0 Replies Latest reply on May 13, 2016 12:49 PM by tepp

    ConnectX-2 CQE remote access error (Protection Error on remote data buffer) vendor syndrome 0x88

    tepp

      Dell hardware running Oracle Solaris 11.3 serving as a storage appliance:

      Kernel version: SunOS 5.11 11.3
      Entire Version : 0.5.11-0.175.3.4.0.5.0
      System Type:  Dell PowerEdge R730xd

      pci bus 0x0081 cardnum 0x00 function 0x00: vendor 0x15b3 device 0x673c
        Mellanox Technologies MT26428 [ConnectX VPI PCIe 2.0 5GT/s - IB QDR / 10GigE]
        CardVendor 0x15b3 card 0x0021 (Mellanox Technologies, Card unknown)
         STATUS    0x0010  COMMAND 0x0046
         CLASS     0x02 0x80 0x00  REVISION 0xb0
         BIST      0x00  HEADER 0x00  LATENCY 0x00  CACHE 0x00
         BASE0     0x00000000c8000000 SIZE 1048576  MEM64
         BASE2     0x0000037fff800000 SIZE 8388608  MEM64 PREFETCHABLE
         MAX_LAT   0x00  MIN_GNT 0x00  INT_PIN 0x01  INT_LINE 0x0f

       

      Mar 30 21:04:53 zfstgt-1 genunix: [ID 937861 kern.info] mcxnex0: CQE ERR: IB Client 'srpt'
      Mar 30 21:04:53 zfstgt-1 genunix: [ID 204426 kern.warning] WARNING: mcxnex0: CQE ERR: cqe ffffa100fbff5fa0 QPN 0x40064 indx 0x1d81 status 0x13 vendor syndrome 0x88
      Mar 30 21:04:53 zfstgt-1 genunix: [ID 158346 kern.info] mcxnex0: CQE remote access error

       

      Mar 23 22:41:53 zfstgt-2 genunix: [ID 937861 kern.info] mcxnex0: CQE ERR: IB Client 'srpt'
      Mar 23 22:41:53 zfstgt-2 genunix: [ID 204426 kern.warning] WARNING: mcxnex0: CQE ERR: cqe ffffa10004dd6e80 QPN 0x1c0057 indx 0x48d9 status 0x13 vendor syndrome 0x88
      Mar 23 22:41:53 zfstgt-2 genunix: [ID 158346 kern.info] mcxnex0: CQE remote access error

       

      MCXNEX_CONT(state, "CQE ERR: IB Client '%s'", ulp);

      CQE = Completion Queue Entry

      ulp = Upper Layer Protocol

      srpt = SCSI RDMA Protocol Target Driver for Infiniband (IB)

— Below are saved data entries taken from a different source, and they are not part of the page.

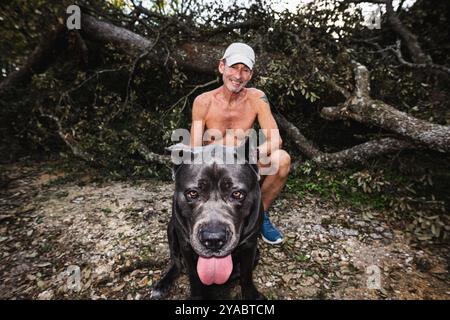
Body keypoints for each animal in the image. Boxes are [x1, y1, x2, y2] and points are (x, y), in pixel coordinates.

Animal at [152, 141, 264, 298]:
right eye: (192, 193)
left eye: (237, 194)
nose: (213, 239)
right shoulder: (186, 246)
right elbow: (194, 276)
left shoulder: (250, 245)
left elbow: (246, 275)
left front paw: (251, 295)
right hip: (171, 229)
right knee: (176, 262)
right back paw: (162, 285)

      QPN = Completion Queue Pair Number

       

      MCXNEX_WARNING(state,

           "CQE ERR: cqe %p QPN 0x%x indx 0x%x status 0x%x "

           "vendor syndrome 0x%x", cqe,

           MCXNEX_CQE_QPNUM_GET(cq, cqe),

           MCXNEX_CQE_WQECNTR_GET(cq, cqe), status,

           MCXNEX_CQE_ERROR_VENDOR_SYNDROME_GET(cq, cqe));

       

      status = #define    MCXNEX_CQE_REM_ACC_ERR    0x13

      switch (status) {

           case MCXNEX_CQE_REM_ACC_ERR:

               MCXNEX_CONT(state, MCXNEX_FMA_REMACC);

               ibt_status = IBT_WC_REMOTE_ACCESS_ERR;

               break;

       

      #define    MCXNEX_FMA_REMACC    "CQE remote access error"

      #define    IBT_WC_REMOTE_ACCESS_ERR    23    /* Protection Error on remote data buffer */

       

      Does vendor syndrome 0x88 add further context to this event or just confirm the protection error on remote data buffer?